Green ha fatto notare dopo la partita che solitamente è lui a portare l’energia e la forza necessarie in partite come quella di sabato. Ma quella sera non ce l’aveva. Curry lo ha capito e ha preso in mano la situazione.
“C’è stato un momento nel secondo quarto in cui ho dovuto essere più aggressivo,” ha detto Curry.
Green l’ha definito “bellissimo.” Ed è stato proprio così. È stato anche spietato.
Se i Rockets avessero vinto sabato — e per gran parte della partita sembrava che sarebbe andata così — si sarebbero ripresi il vantaggio del fattore campo nella serie e avrebbero avuto una spinta incalcolabile battendo i Warriors nella Baia. E questo avrebbe significato molto per una squadra giovane che sta vivendo il suo primo viaggio nei Playoff NBA. Invece, hanno visto la partita scivolargli via tra le mani.
Green è entrato in modalità difensiva impenetrabile nell’ultimo quarto — i Rockets hanno tirato solo col 38% nel pitturato. I comprimari dei Warriors sono saliti di livello nei momenti cruciali — Buddy Hield ha chiuso con 17 punti, mentre Quinten Post ha catturato 12 rimbalzi.
E poi Curry ha fatto ciò che fa sempre contro Houston. Tutto questo mentre il Chase Center era invaso dal solito coro “Waaaaaariors.”
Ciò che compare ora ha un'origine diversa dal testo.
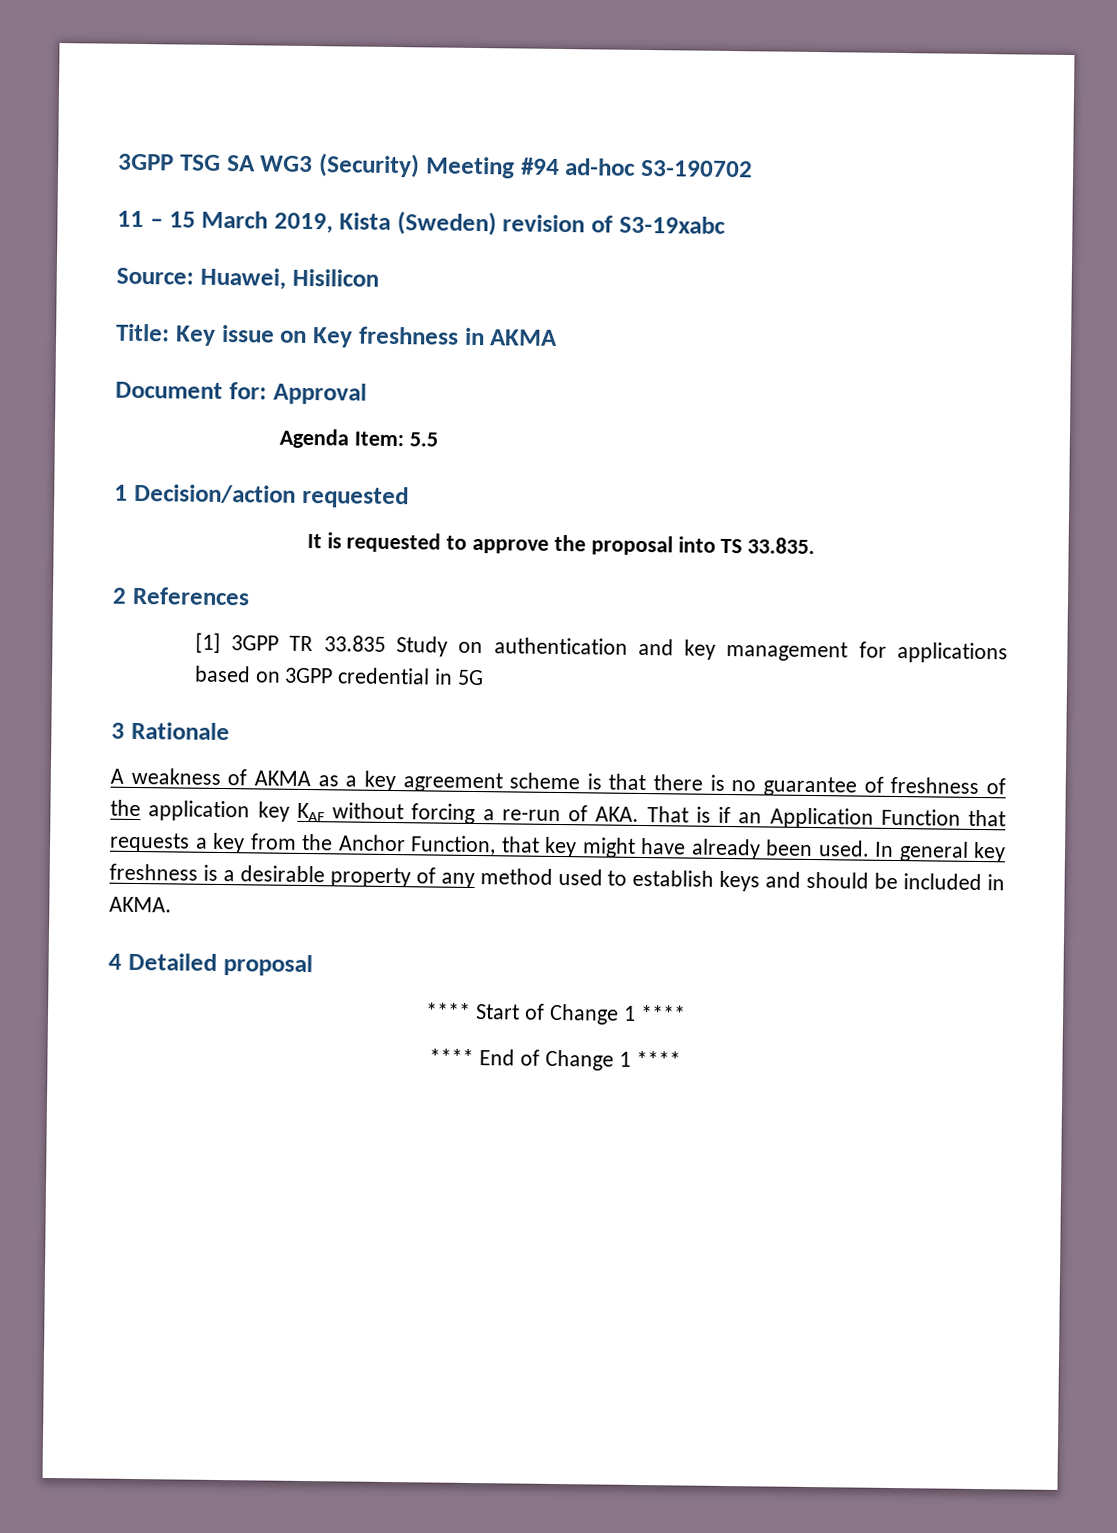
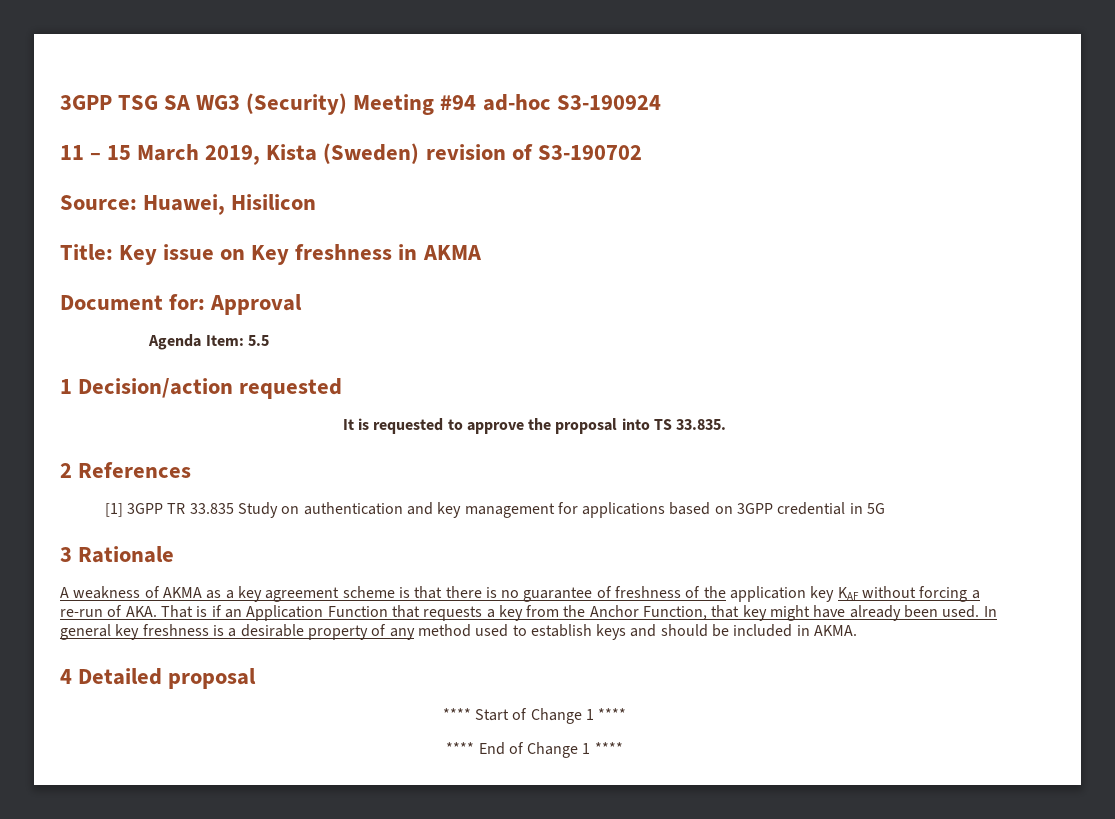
[641,159,753,178] S3-190702 -> [556,95,661,110] S3-190924
[618,215,726,234] S3-19xabc -> [537,145,642,160] S3-190702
Questo non era il livello base dei Playoff — era il corso avanzato. E i Warriors erano i professori.
Con l’inesperienza dei Rockets e le loro lacune offensive, questa serie era diretta verso Golden State già dopo la vittoria in Gara 1 — a patto che i giocatori rimanessero in campo. Ma Butler ha giocato solo otto minuti in Gara 2 — i Warriors sono stati molto più competitivi in quella partita di quanto meritassero — e poi è stato visto in completo marrone in panchina per Gara 3. (Butler, marrone? Un po’ troppo simbolico, Jimmy.)
In una serie equilibrata, ora i Rockets sarebbero avanti 2-1 e con due partite da giocare in casa. Ma non è una serie equilibrata. Gli esperti Warriors hanno sempre avuto il jolly in mano.
“Bisogna saper leggere il flusso della partita,” ha detto Curry. “Siamo stati in queste situazioni tantissime volte. Conta solo come giochi. Devi capire il momento.”
E ora la serie scorre nella direzione dei Warriors. Golden State è anche ottimista sul ritorno di Butler per Gara 4, che ora si preannuncia come una partita potenzialmente decisiva.
Era questo quello che era in gioco sabato. È per questo che la prestazione di Curry è stata così enorme; ed è per questo che la rimonta dei Dubs è stata così significativa.
È questo che il DNA da campioni sa fare nei Playoff. Non serve ogni sera, ma in serate come quella di sabato, devi richiamarlo. E i Dubs ne hanno ancora da vendere.